The whole passage belongs naturally enough to Samson: but obviously here, as well as in the blindness, the poet is already thinking of himself. So again, when Samson proceeds to speak of being

"exposed To daily fraud, contempt, abuse, and wrong,"

one can scarcely miss a reference to the daughters who purloined and sold the blind father's books. When the soliloquy draws to an end the Chorus, men of his tribe, come to visit Samson. Not even Milton ever made the arrangement and sound of words do more to enforce their meaning than he does in this wonderful opening chorus—

{233}

"This, this is he; softly a while;
Let us not break in upon him.
O change beyond report, thought, or belief!"

They chant their inevitable wonder at the contrast between what Samson was and what he is.

"O mirror of our fickle state,
Since man on earth, unparalleled!
The rarer thy example stands,
By how much from the top of wondrous glory,
Strongest of mortal men,
To lowest pitch of abject fortune thou art fallen."

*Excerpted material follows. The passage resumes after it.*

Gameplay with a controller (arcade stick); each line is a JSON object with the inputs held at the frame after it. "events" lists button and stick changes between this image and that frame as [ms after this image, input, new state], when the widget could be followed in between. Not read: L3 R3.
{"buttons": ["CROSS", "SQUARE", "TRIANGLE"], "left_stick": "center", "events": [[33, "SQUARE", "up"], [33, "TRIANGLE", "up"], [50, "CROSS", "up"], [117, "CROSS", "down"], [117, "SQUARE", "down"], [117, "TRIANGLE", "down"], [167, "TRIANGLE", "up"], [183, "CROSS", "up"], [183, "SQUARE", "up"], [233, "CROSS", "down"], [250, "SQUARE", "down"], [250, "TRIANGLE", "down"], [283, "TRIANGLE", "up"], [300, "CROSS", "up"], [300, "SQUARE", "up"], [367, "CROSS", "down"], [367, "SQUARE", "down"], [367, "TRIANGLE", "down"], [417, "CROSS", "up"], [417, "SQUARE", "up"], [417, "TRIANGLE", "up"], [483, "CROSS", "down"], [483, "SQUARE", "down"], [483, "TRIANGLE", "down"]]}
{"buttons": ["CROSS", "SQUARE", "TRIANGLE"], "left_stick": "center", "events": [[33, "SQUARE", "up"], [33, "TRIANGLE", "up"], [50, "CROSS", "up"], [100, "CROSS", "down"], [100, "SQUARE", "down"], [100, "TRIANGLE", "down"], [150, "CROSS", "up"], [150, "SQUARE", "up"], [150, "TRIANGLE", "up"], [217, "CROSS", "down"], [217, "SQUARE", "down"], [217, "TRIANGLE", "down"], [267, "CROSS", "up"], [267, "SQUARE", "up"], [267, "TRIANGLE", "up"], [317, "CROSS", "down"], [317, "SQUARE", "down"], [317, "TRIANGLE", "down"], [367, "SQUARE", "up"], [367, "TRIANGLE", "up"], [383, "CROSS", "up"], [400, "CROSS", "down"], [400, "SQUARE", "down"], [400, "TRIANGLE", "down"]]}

No reader of Greek can fail to be reminded of more than one chorus in the Oedipus of Sophocles—

io geneai broton hôs hymas isa chai to mêden zôsas enarithmô—

"Alas, ye generations of men, how utterly a thing of nought I count the life ye have to live! For what man is there who wins more of happiness than just the seeming and after the semblance a falling away. With thy fate before mine eyes, unhappy Oedipus, I can call no earthly creature blest." Here and there, as in this passage, the parallel is very close. But Milton's genius is too great and self-reliant for mere imitation. He sometimes recalls the very words of Greek poets as he {234} does those of the Bible: but that is not because he is artificially imitating either, but because he has assimilated the spirit of both and made them a part of himself.